REQUIRED WORK
Transcribe every line of the data below verbatim, omitting the pictures from your answer.

Data records:
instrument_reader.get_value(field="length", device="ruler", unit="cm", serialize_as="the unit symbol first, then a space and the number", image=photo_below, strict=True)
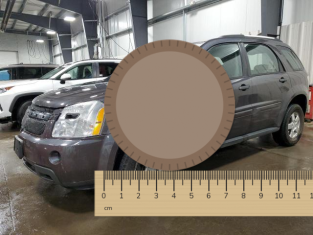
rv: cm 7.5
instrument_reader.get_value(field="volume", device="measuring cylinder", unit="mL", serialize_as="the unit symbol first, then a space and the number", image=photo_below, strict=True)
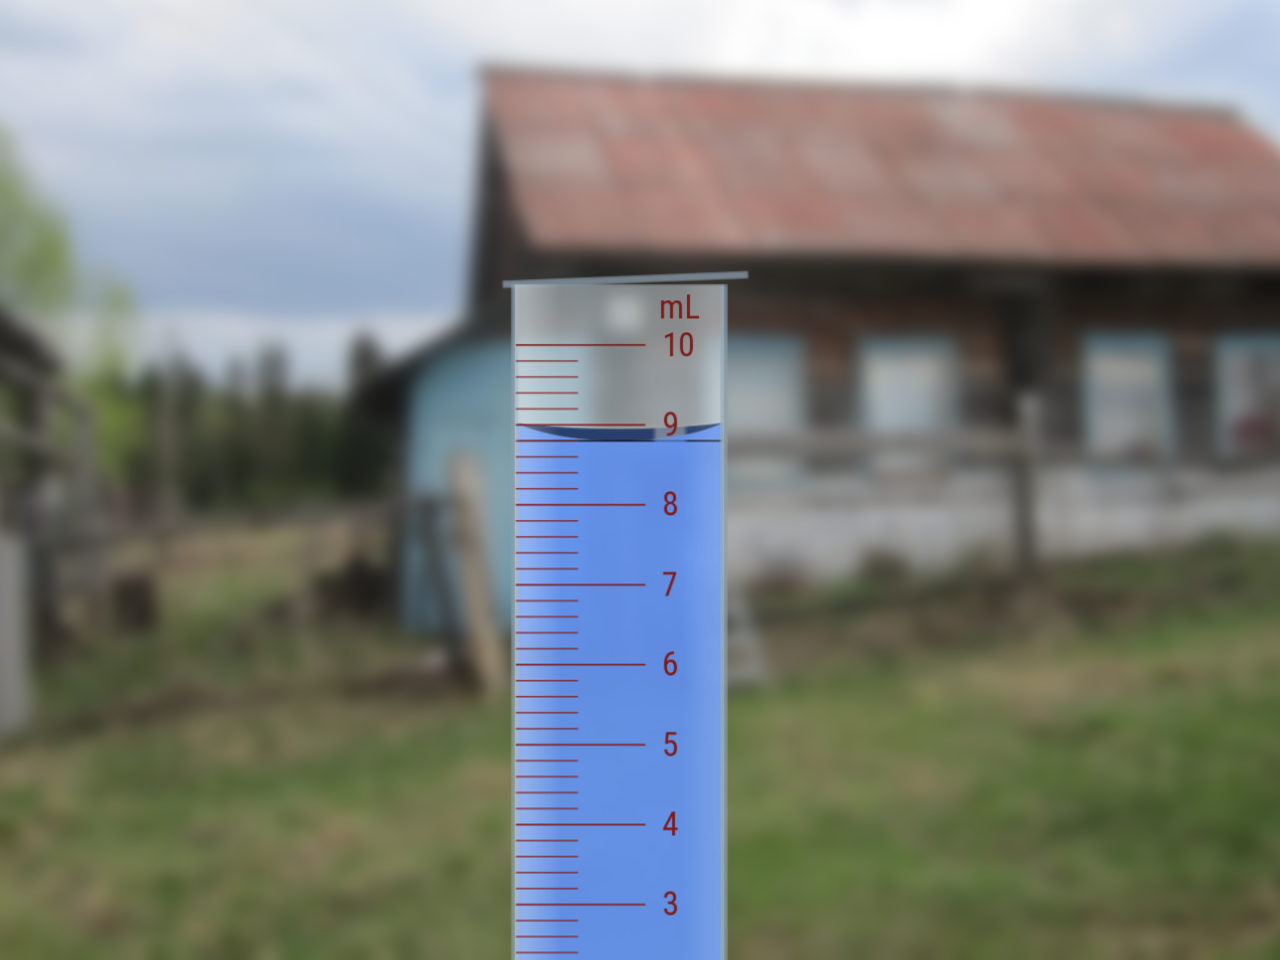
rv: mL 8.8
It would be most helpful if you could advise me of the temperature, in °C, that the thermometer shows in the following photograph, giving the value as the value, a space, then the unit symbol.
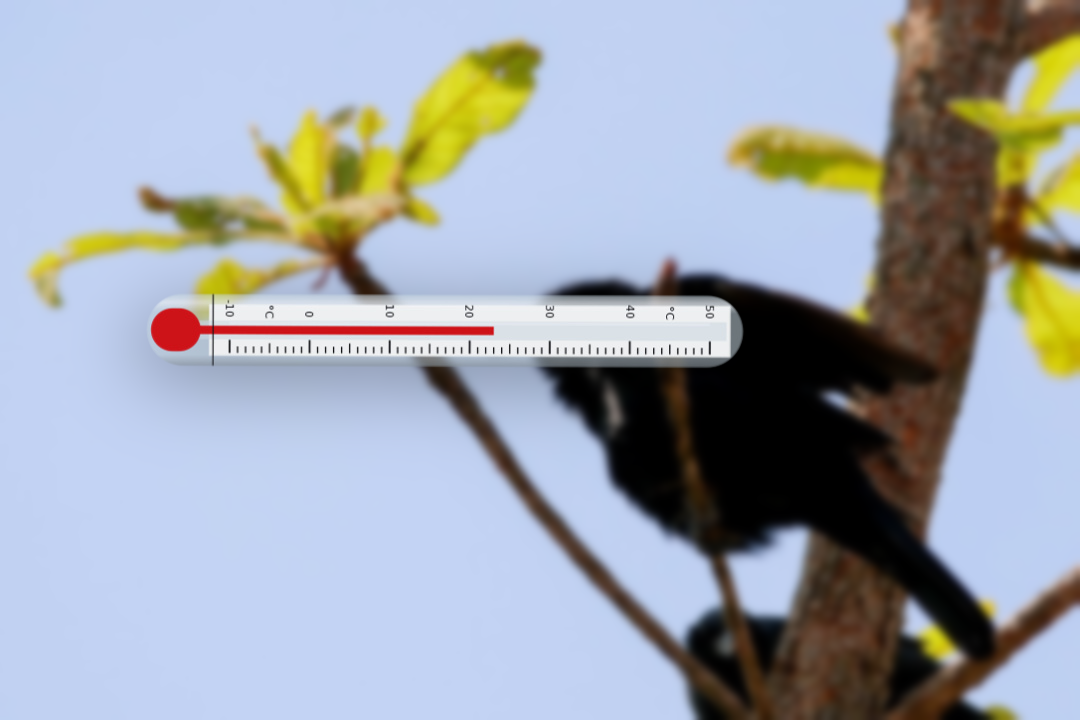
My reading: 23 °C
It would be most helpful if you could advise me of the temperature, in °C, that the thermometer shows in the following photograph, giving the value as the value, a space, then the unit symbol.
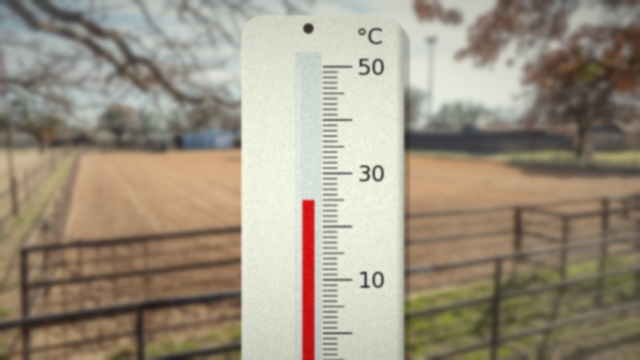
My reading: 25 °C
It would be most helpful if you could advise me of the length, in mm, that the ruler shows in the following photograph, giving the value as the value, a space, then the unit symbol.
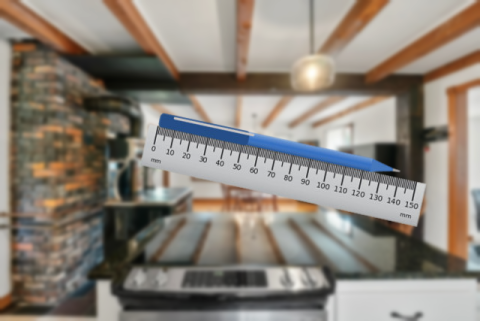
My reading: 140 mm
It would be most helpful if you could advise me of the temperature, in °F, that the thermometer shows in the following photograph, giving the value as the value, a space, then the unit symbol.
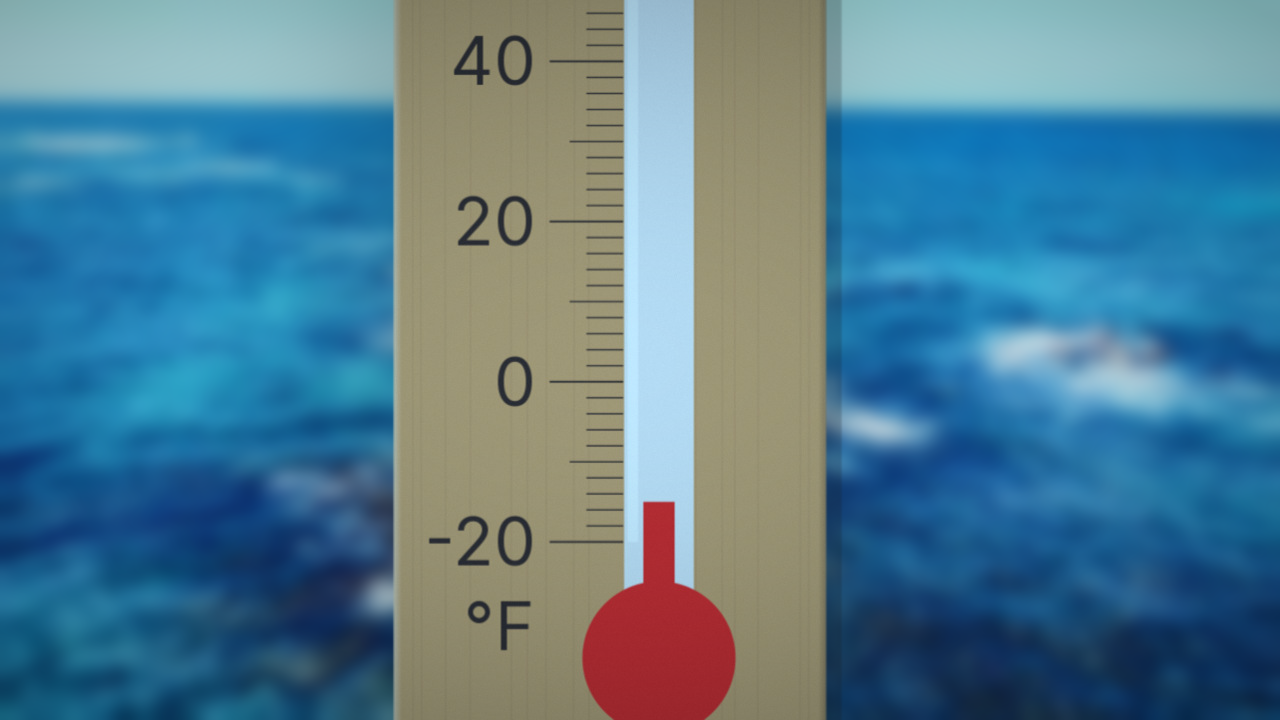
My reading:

ANSWER BELOW
instrument_reader.get_value(field="length", device="ruler", unit="cm", serialize_as="the unit symbol first, then a space and the number", image=photo_below, strict=True)
rv: cm 7.5
instrument_reader.get_value(field="volume", device="measuring cylinder", unit="mL", serialize_as="the unit symbol first, then a space and the number", image=photo_below, strict=True)
rv: mL 8.8
It would be most helpful if you could advise me of the temperature, in °C, that the thermometer shows in the following photograph, giving the value as the value, a space, then the unit symbol.
My reading: 23 °C
It would be most helpful if you could advise me of the temperature, in °C, that the thermometer shows in the following photograph, giving the value as the value, a space, then the unit symbol.
My reading: 25 °C
It would be most helpful if you could advise me of the length, in mm, that the ruler shows in the following photograph, giving the value as the value, a space, then the unit symbol.
My reading: 140 mm
It would be most helpful if you could advise me of the temperature, in °F, that the thermometer shows in the following photograph, giving the value as the value, a space, then the unit symbol.
My reading:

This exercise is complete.